*TASK ITEM A*.
List every email address that appears in the email.

On Tue, Jan 18, 2022 at 9:37 AM Andres Freund <andres@anarazel.de> wrote: > diff -w -U3 c:/cirrus/src/test/recovery/../regress/expected/reloptions.out c:/cirrus/src/test/recovery/results/reloptions.out > --- c:/cirrus/src/test/recovery/../regress/expected/reloptions.out 2022-01-17 07:08:52.779337800 +0000 > +++ c:/cirrus/src/test/recovery/results/reloptions.out 2022-01-17 07:24:46.785394900 +0000 > @@ -133,7 +133,7 @@ > SELECT pg_relation_size('reloptions_test') = 0; > ?column? > ---------- > - t > + f > (1 row) > > and the server log: > https://api.cirrus-ci.com/v1/artifact/task/6460573058596864/log/src/test/recovery/tmp_check/log/027_stream_regress_primary.log > > I'm not entirely clear on what the regression test is trying to test here. > > > It's plausible the standby was a bit behind at that point and prevented > VACUUM from truncating via hot_standby_feeback? I don't think hot_standby_feedback is enabled. There is some history of flakiness here, recently adjusted by the following commit. I'm not entirely sure what replication has to do with it... perhaps it's just messing with CPU scheduling. commit fe246d1c111d43fd60a1b0afff25ed09b7ae11eb Author: Michael Paquier <michael@paquier.xyz> Date: Fri Apr 2 09:44:42 2021 +0900 Improve stability of test with vacuum_truncate in reloptions.sql Hmm... looking at that commit and the referenced discussion, I'm not sure why that commit added only FREEZE and not also DISABLE_PAGE_SKIPPING, following the example of: commit c2dc1a79767a0f947e1145f82eb65dfe4360d25f Author: Tom Lane <tgl@sss.pgh.pa.us> Date: Wed Jan 20 11:49:29 2021 -0500 Disable vacuum page skipping in selected test cases.

Images with keypoint coordinates
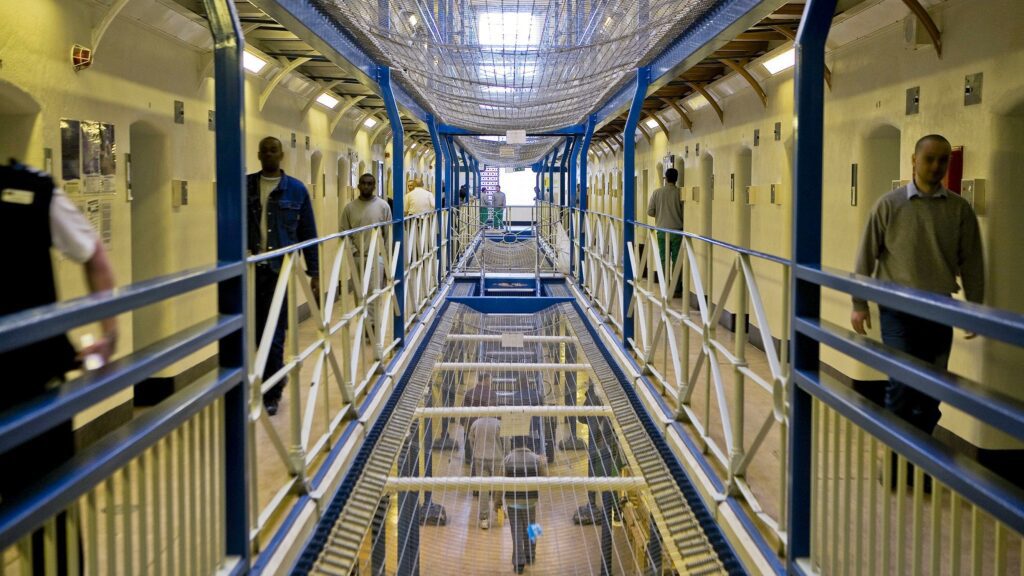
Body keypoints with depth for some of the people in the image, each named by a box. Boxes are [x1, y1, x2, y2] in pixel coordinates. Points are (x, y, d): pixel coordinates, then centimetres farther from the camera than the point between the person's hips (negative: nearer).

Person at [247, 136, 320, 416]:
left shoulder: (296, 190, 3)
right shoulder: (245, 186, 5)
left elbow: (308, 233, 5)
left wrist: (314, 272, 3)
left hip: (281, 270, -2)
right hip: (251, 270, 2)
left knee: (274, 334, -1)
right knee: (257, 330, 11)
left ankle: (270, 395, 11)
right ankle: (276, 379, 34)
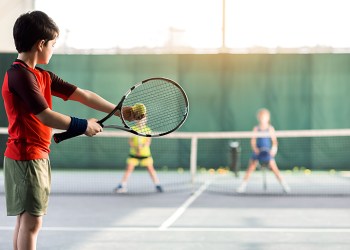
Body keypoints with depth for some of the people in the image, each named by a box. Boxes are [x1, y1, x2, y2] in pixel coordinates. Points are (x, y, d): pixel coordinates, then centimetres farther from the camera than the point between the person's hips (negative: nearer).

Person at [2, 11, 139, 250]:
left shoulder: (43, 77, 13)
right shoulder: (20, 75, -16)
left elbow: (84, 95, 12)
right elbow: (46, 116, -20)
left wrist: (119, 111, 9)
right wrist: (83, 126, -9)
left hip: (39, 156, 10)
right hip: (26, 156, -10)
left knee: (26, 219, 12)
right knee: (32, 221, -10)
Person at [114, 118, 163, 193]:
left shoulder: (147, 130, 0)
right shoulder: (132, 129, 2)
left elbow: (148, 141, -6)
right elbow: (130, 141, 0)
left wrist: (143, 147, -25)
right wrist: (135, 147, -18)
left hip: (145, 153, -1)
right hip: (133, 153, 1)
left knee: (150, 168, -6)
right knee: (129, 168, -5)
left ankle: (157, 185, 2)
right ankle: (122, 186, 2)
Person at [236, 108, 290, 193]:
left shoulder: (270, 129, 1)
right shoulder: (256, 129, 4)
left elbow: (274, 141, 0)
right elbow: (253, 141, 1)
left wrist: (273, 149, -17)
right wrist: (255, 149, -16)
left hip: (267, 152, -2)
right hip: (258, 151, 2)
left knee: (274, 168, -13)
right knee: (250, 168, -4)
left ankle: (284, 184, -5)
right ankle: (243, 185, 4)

*TASK ITEM B*.
Write out the lines of the listing from the line holding "left knee: (150, 168, -6)" through the end of the listing, inclusive, copying them exactly.

*REPLY A*.
andres@anarazel.de
michael@paquier.xyz
tgl@sss.pgh.pa.us

*REPLY B*.
left knee: (150, 168, -6)
right knee: (129, 168, -5)
left ankle: (157, 185, 2)
right ankle: (122, 186, 2)
Person at [236, 108, 290, 193]:
left shoulder: (270, 129, 1)
right shoulder: (256, 129, 4)
left elbow: (274, 141, 0)
right elbow: (253, 141, 1)
left wrist: (273, 149, -17)
right wrist: (255, 149, -16)
left hip: (267, 152, -2)
right hip: (258, 151, 2)
left knee: (274, 168, -13)
right knee: (250, 168, -4)
left ankle: (284, 184, -5)
right ankle: (243, 185, 4)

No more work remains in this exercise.